**Data records**
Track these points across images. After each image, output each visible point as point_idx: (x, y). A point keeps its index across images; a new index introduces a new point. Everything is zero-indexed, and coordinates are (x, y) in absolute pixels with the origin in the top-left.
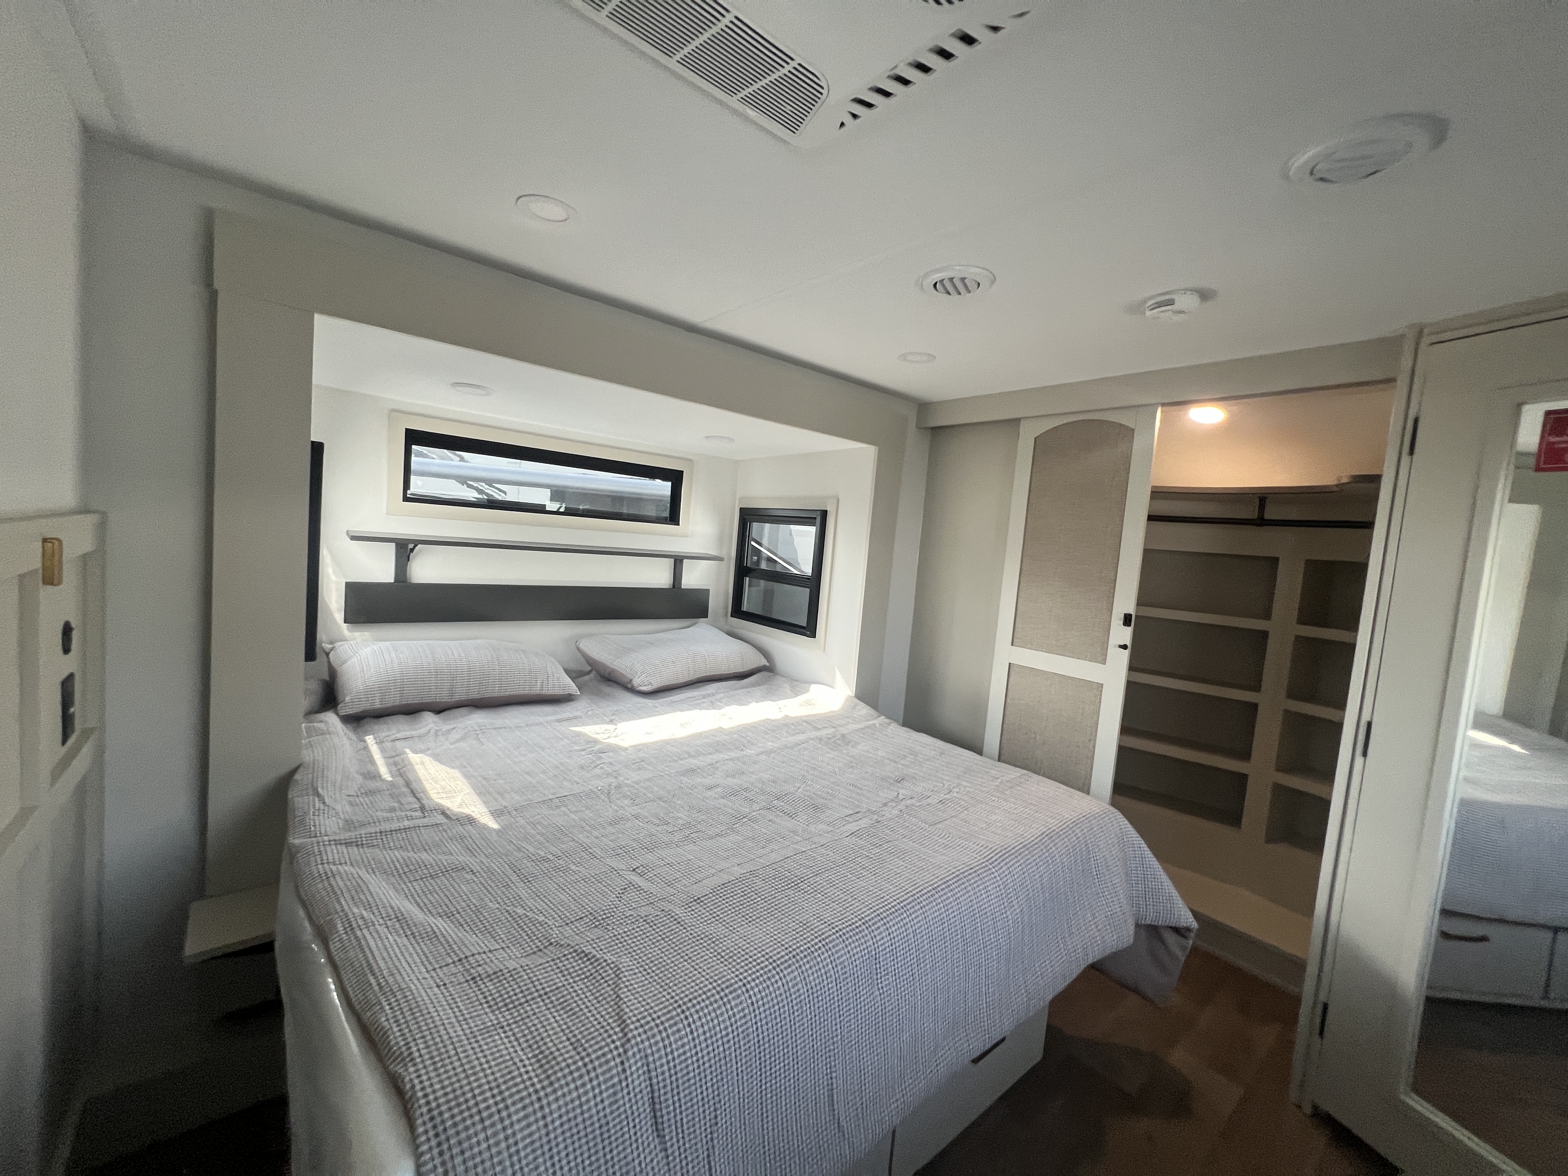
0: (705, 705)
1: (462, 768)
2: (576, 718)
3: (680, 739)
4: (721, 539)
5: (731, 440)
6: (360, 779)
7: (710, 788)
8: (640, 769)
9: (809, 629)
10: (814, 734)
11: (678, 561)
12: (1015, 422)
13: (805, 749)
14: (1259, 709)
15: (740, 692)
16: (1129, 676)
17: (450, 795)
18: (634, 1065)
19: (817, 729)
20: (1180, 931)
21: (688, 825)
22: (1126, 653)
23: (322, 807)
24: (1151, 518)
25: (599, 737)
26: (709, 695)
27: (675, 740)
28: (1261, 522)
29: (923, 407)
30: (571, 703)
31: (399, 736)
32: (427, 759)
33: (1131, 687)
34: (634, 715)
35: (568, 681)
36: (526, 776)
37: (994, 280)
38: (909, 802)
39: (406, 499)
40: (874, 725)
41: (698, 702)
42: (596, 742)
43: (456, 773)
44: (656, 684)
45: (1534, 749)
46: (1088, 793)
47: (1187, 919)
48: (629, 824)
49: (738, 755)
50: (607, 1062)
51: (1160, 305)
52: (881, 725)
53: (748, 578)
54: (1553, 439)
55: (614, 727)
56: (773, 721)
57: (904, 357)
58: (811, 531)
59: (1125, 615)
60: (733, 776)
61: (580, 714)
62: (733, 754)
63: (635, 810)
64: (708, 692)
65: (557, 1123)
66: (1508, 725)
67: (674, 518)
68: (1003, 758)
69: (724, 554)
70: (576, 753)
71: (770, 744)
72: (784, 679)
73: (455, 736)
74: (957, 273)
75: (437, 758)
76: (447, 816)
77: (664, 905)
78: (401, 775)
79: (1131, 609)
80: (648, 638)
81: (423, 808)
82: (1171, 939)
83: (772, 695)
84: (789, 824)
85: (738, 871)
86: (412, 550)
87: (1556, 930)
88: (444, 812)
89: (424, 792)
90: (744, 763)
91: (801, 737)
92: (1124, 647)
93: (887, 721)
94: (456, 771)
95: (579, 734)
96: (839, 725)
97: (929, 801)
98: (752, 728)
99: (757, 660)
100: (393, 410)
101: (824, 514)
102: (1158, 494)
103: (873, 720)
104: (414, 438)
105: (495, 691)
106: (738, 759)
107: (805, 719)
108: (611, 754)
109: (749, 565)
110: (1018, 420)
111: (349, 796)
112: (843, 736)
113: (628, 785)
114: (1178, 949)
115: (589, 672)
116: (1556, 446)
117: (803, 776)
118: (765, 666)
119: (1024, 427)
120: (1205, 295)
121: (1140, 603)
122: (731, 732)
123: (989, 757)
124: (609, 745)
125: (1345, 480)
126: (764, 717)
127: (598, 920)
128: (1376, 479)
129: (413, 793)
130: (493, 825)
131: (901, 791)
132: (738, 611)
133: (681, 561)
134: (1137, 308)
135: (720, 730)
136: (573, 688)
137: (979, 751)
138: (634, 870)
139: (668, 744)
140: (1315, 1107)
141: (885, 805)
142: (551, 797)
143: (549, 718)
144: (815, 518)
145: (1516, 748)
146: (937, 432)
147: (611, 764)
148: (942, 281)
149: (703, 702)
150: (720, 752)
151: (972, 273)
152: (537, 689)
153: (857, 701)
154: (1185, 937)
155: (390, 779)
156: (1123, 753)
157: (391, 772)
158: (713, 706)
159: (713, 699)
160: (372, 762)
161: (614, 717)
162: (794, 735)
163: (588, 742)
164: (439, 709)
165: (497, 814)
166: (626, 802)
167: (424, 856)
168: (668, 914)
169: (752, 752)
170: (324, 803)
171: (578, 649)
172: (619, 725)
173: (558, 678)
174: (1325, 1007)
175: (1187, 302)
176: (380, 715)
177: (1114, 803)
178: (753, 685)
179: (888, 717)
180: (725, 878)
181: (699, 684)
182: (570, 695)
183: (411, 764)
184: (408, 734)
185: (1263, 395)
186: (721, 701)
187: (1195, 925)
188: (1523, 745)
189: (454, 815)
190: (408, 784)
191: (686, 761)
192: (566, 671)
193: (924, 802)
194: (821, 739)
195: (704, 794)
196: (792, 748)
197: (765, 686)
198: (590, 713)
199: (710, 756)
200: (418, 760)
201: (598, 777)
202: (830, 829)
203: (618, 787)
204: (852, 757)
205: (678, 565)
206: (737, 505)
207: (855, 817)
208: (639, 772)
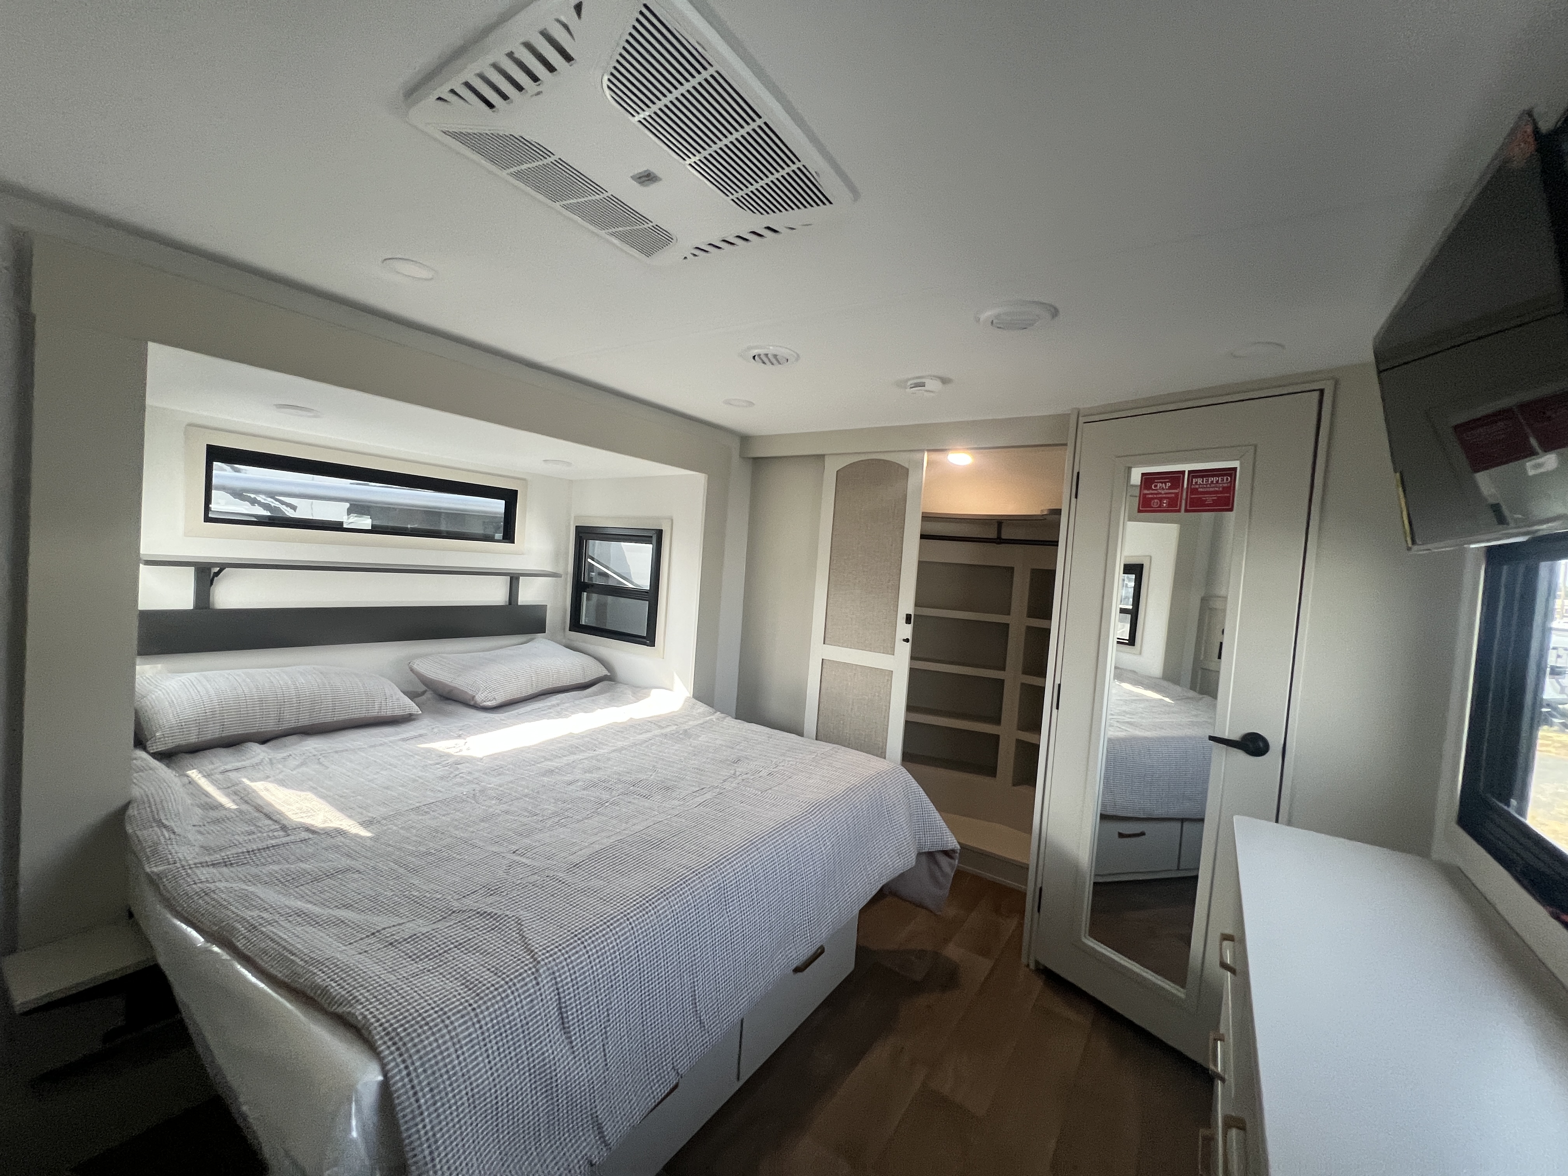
0: (551, 715)
1: (313, 789)
2: (421, 736)
3: (534, 746)
4: (557, 556)
5: (569, 464)
6: (199, 811)
7: (570, 783)
8: (499, 775)
9: (649, 639)
10: (658, 732)
11: (514, 579)
12: (821, 457)
13: (652, 745)
14: (1005, 683)
15: (584, 700)
16: (911, 664)
17: (309, 814)
18: (545, 979)
19: (661, 727)
20: (948, 853)
21: (555, 814)
22: (908, 645)
23: (172, 836)
24: (923, 537)
25: (452, 751)
26: (554, 706)
27: (529, 748)
28: (999, 540)
29: (745, 440)
30: (412, 722)
31: (229, 767)
32: (271, 786)
33: (913, 673)
34: (481, 729)
35: (407, 700)
36: (386, 791)
37: (798, 357)
38: (745, 776)
39: (207, 519)
40: (711, 720)
41: (545, 712)
42: (449, 755)
43: (310, 795)
44: (500, 699)
45: (1177, 700)
46: (885, 758)
47: (952, 842)
48: (500, 818)
49: (591, 755)
50: (524, 979)
51: (917, 385)
52: (718, 719)
53: (585, 593)
54: (1146, 492)
55: (465, 741)
56: (620, 723)
57: (728, 402)
58: (647, 549)
59: (907, 615)
60: (590, 772)
61: (425, 732)
62: (587, 755)
63: (505, 807)
64: (553, 703)
65: (490, 1025)
66: (1165, 683)
67: (509, 536)
68: (819, 738)
69: (560, 570)
70: (432, 767)
71: (619, 743)
72: (625, 686)
73: (292, 763)
74: (771, 350)
75: (282, 783)
76: (314, 832)
77: (547, 872)
78: (246, 802)
79: (911, 610)
80: (487, 654)
81: (284, 828)
82: (943, 861)
83: (614, 701)
84: (646, 803)
85: (607, 842)
86: (217, 574)
87: (1183, 820)
88: (308, 829)
89: (281, 813)
90: (598, 760)
91: (649, 735)
92: (907, 640)
93: (723, 715)
94: (309, 793)
95: (429, 750)
96: (681, 723)
97: (761, 774)
98: (602, 730)
99: (597, 670)
100: (190, 425)
101: (660, 533)
102: (927, 518)
103: (711, 715)
104: (216, 454)
105: (328, 717)
106: (592, 757)
107: (649, 720)
108: (467, 765)
109: (586, 581)
110: (823, 456)
111: (194, 826)
112: (686, 731)
113: (491, 788)
114: (948, 867)
115: (424, 693)
116: (1147, 496)
117: (654, 766)
118: (606, 676)
119: (827, 460)
120: (945, 381)
121: (917, 605)
122: (582, 736)
123: (809, 738)
124: (463, 757)
125: (1045, 513)
126: (611, 721)
127: (491, 890)
128: (1058, 512)
129: (268, 817)
130: (365, 833)
131: (737, 770)
132: (576, 625)
133: (518, 579)
134: (901, 384)
135: (571, 735)
136: (414, 709)
137: (801, 734)
138: (514, 852)
139: (522, 751)
140: (1037, 963)
141: (725, 781)
142: (418, 805)
143: (392, 738)
144: (651, 537)
145: (1167, 700)
146: (758, 462)
147: (470, 773)
148: (759, 355)
149: (551, 712)
150: (575, 754)
151: (782, 352)
152: (374, 712)
153: (694, 701)
154: (952, 858)
155: (234, 807)
156: (910, 727)
157: (234, 801)
158: (559, 715)
159: (558, 709)
160: (207, 795)
161: (461, 732)
162: (641, 734)
163: (441, 756)
164: (264, 739)
165: (367, 824)
166: (494, 802)
167: (303, 865)
168: (553, 878)
169: (605, 751)
170: (174, 833)
171: (412, 670)
172: (468, 739)
173: (398, 699)
174: (1041, 889)
175: (933, 385)
176: (196, 750)
177: (902, 765)
178: (595, 694)
179: (722, 713)
180: (597, 847)
181: (542, 697)
182: (411, 715)
183: (254, 791)
184: (239, 764)
185: (990, 448)
186: (566, 710)
187: (959, 847)
188: (1171, 698)
189: (321, 830)
190: (258, 809)
191: (543, 764)
192: (404, 693)
193: (757, 776)
194: (666, 735)
195: (566, 789)
196: (641, 744)
197: (607, 694)
198: (435, 730)
199: (565, 758)
200: (262, 787)
201: (461, 784)
202: (682, 803)
203: (482, 791)
204: (695, 747)
205: (514, 581)
206: (572, 523)
207: (701, 792)
208: (500, 777)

**To do**
Among the lines above, repeat exactly those from the line with "34: (634, 715)" to the line with "59: (1125, 615)", counting both ends.

**Solution to this task**
34: (634, 715)
35: (568, 681)
36: (526, 776)
37: (994, 280)
38: (909, 802)
39: (406, 499)
40: (874, 725)
41: (698, 702)
42: (596, 742)
43: (456, 773)
44: (656, 684)
45: (1534, 749)
46: (1088, 793)
47: (1187, 919)
48: (629, 824)
49: (738, 755)
50: (607, 1062)
51: (1160, 305)
52: (881, 725)
53: (748, 578)
54: (1553, 439)
55: (614, 727)
56: (773, 721)
57: (904, 357)
58: (811, 531)
59: (1125, 615)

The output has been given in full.